◆ **DATASET ENTRIES**
╔══

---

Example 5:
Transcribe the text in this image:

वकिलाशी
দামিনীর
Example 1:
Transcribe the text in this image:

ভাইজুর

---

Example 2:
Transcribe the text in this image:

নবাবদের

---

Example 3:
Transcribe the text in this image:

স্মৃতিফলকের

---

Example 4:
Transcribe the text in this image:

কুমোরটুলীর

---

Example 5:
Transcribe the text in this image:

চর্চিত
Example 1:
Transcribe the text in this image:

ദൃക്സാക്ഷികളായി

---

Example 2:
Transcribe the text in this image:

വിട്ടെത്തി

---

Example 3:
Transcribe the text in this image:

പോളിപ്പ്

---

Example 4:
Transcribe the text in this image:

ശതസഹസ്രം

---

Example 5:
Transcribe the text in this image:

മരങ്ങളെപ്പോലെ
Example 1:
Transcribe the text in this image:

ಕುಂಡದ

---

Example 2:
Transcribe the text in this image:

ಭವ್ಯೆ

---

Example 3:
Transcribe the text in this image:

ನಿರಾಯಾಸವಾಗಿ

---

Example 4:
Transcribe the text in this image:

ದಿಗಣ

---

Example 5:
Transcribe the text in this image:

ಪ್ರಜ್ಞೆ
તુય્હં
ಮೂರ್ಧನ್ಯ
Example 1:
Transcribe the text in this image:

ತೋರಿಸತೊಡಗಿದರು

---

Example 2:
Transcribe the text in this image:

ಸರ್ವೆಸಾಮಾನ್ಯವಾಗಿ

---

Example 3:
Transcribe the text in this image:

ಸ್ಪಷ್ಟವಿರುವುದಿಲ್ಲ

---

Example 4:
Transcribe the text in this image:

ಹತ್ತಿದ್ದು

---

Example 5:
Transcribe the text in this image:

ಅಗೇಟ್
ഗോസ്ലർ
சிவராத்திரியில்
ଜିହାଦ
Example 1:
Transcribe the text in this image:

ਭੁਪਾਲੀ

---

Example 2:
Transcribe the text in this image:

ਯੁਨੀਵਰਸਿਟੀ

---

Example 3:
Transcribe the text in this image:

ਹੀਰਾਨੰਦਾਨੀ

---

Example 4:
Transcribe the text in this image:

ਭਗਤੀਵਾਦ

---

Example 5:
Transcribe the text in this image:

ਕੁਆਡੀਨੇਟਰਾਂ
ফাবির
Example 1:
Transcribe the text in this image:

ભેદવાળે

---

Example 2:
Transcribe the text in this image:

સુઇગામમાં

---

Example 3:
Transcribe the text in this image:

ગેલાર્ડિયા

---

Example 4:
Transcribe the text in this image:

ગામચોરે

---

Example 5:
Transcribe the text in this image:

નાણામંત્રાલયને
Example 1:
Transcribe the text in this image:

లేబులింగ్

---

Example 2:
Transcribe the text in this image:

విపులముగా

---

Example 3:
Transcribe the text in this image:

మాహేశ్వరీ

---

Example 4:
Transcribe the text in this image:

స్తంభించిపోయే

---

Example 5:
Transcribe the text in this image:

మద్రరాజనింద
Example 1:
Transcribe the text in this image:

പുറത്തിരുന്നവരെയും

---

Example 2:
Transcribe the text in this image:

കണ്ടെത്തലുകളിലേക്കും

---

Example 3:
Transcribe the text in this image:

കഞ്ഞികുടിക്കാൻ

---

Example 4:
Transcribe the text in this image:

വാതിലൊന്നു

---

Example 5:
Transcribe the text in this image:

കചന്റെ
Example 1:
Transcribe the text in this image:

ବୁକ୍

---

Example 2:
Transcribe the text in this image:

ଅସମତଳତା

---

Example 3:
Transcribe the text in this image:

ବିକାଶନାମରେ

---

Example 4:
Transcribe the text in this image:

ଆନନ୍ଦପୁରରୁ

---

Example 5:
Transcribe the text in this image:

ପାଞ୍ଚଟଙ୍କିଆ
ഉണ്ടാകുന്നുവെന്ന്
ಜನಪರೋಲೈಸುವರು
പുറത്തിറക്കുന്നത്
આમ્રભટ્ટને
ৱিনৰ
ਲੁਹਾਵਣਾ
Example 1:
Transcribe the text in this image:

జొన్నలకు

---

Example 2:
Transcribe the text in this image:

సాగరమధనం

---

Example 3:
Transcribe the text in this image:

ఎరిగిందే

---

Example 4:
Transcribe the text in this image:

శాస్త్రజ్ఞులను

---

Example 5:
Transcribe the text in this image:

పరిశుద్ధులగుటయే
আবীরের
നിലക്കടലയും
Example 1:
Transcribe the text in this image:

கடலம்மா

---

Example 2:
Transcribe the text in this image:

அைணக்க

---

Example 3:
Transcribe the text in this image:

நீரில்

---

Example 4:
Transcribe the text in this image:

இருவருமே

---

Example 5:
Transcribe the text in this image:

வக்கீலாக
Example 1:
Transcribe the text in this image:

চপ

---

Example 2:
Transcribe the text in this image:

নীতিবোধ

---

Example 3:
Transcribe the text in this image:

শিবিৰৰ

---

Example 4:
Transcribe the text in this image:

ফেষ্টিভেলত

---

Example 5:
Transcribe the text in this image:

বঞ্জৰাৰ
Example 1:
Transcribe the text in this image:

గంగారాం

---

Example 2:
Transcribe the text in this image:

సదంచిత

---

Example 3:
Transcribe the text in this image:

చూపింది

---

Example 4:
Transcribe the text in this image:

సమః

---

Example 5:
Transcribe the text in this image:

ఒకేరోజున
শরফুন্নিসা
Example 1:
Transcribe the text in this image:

╚══

◆ **ASSIGNMENT**
The full listing must come back exactly as given.

◆ **PROBLEM SOLUTION**
---

Example 5:
Transcribe the text in this image:

वकिलाशी
দামিনীর
Example 1:
Transcribe the text in this image:

ভাইজুর

---

Example 2:
Transcribe the text in this image:

নবাবদের

---

Example 3:
Transcribe the text in this image:

স্মৃতিফলকের

---

Example 4:
Transcribe the text in this image:

কুমোরটুলীর

---

Example 5:
Transcribe the text in this image:

চর্চিত
Example 1:
Transcribe the text in this image:

ദൃക്സാക്ഷികളായി

---

Example 2:
Transcribe the text in this image:

വിട്ടെത്തി

---

Example 3:
Transcribe the text in this image:

പോളിപ്പ്

---

Example 4:
Transcribe the text in this image:

ശതസഹസ്രം

---

Example 5:
Transcribe the text in this image:

മരങ്ങളെപ്പോലെ
Example 1:
Transcribe the text in this image:

ಕುಂಡದ

---

Example 2:
Transcribe the text in this image:

ಭವ್ಯೆ

---

Example 3:
Transcribe the text in this image:

ನಿರಾಯಾಸವಾಗಿ

---

Example 4:
Transcribe the text in this image:

ದಿಗಣ

---

Example 5:
Transcribe the text in this image:

ಪ್ರಜ್ಞೆ
તુય્હં
ಮೂರ್ಧನ್ಯ
Example 1:
Transcribe the text in this image:

ತೋರಿಸತೊಡಗಿದರು

---

Example 2:
Transcribe the text in this image:

ಸರ್ವೆಸಾಮಾನ್ಯವಾಗಿ

---

Example 3:
Transcribe the text in this image:

ಸ್ಪಷ್ಟವಿರುವುದಿಲ್ಲ

---

Example 4:
Transcribe the text in this image:

ಹತ್ತಿದ್ದು

---

Example 5:
Transcribe the text in this image:

ಅಗೇಟ್
ഗോസ്ലർ
சிவராத்திரியில்
ଜିହାଦ
Example 1:
Transcribe the text in this image:

ਭੁਪਾਲੀ

---

Example 2:
Transcribe the text in this image:

ਯੁਨੀਵਰਸਿਟੀ

---

Example 3:
Transcribe the text in this image:

ਹੀਰਾਨੰਦਾਨੀ

---

Example 4:
Transcribe the text in this image:

ਭਗਤੀਵਾਦ

---

Example 5:
Transcribe the text in this image:

ਕੁਆਡੀਨੇਟਰਾਂ
ফাবির
Example 1:
Transcribe the text in this image:

ભેદવાળે

---

Example 2:
Transcribe the text in this image:

સુઇગામમાં

---

Example 3:
Transcribe the text in this image:

ગેલાર્ડિયા

---

Example 4:
Transcribe the text in this image:

ગામચોરે

---

Example 5:
Transcribe the text in this image:

નાણામંત્રાલયને
Example 1:
Transcribe the text in this image:

లేబులింగ్

---

Example 2:
Transcribe the text in this image:

విపులముగా

---

Example 3:
Transcribe the text in this image:

మాహేశ్వరీ

---

Example 4:
Transcribe the text in this image:

స్తంభించిపోయే

---

Example 5:
Transcribe the text in this image:

మద్రరాజనింద
Example 1:
Transcribe the text in this image:

പുറത്തിരുന്നവരെയും

---

Example 2:
Transcribe the text in this image:

കണ്ടെത്തലുകളിലേക്കും

---

Example 3:
Transcribe the text in this image:

കഞ്ഞികുടിക്കാൻ

---

Example 4:
Transcribe the text in this image:

വാതിലൊന്നു

---

Example 5:
Transcribe the text in this image:

കചന്റെ
Example 1:
Transcribe the text in this image:

ବୁକ୍

---

Example 2:
Transcribe the text in this image:

ଅସମତଳତା

---

Example 3:
Transcribe the text in this image:

ବିକାଶନାମରେ

---

Example 4:
Transcribe the text in this image:

ଆନନ୍ଦପୁରରୁ

---

Example 5:
Transcribe the text in this image:

ପାଞ୍ଚଟଙ୍କିଆ
ഉണ്ടാകുന്നുവെന്ന്
ಜನಪರೋಲೈಸುವರು
പുറത്തിറക്കുന്നത്
આમ્રભટ્ટને
ৱিনৰ
ਲੁਹਾਵਣਾ
Example 1:
Transcribe the text in this image:

జొన్నలకు

---

Example 2:
Transcribe the text in this image:

సాగరమధనం

---

Example 3:
Transcribe the text in this image:

ఎరిగిందే

---

Example 4:
Transcribe the text in this image:

శాస్త్రజ్ఞులను

---

Example 5:
Transcribe the text in this image:

పరిశుద్ధులగుటయే
আবীরের
നിലക്കടലയും
Example 1:
Transcribe the text in this image:

கடலம்மா

---

Example 2:
Transcribe the text in this image:

அைணக்க

---

Example 3:
Transcribe the text in this image:

நீரில்

---

Example 4:
Transcribe the text in this image:

இருவருமே

---

Example 5:
Transcribe the text in this image:

வக்கீலாக
Example 1:
Transcribe the text in this image:

চপ

---

Example 2:
Transcribe the text in this image:

নীতিবোধ

---

Example 3:
Transcribe the text in this image:

শিবিৰৰ

---

Example 4:
Transcribe the text in this image:

ফেষ্টিভেলত

---

Example 5:
Transcribe the text in this image:

বঞ্জৰাৰ
Example 1:
Transcribe the text in this image:

గంగారాం

---

Example 2:
Transcribe the text in this image:

సదంచిత

---

Example 3:
Transcribe the text in this image:

చూపింది

---

Example 4:
Transcribe the text in this image:

సమః

---

Example 5:
Transcribe the text in this image:

ఒకేరోజున
শরফুন্নিসা
Example 1:
Transcribe the text in this image:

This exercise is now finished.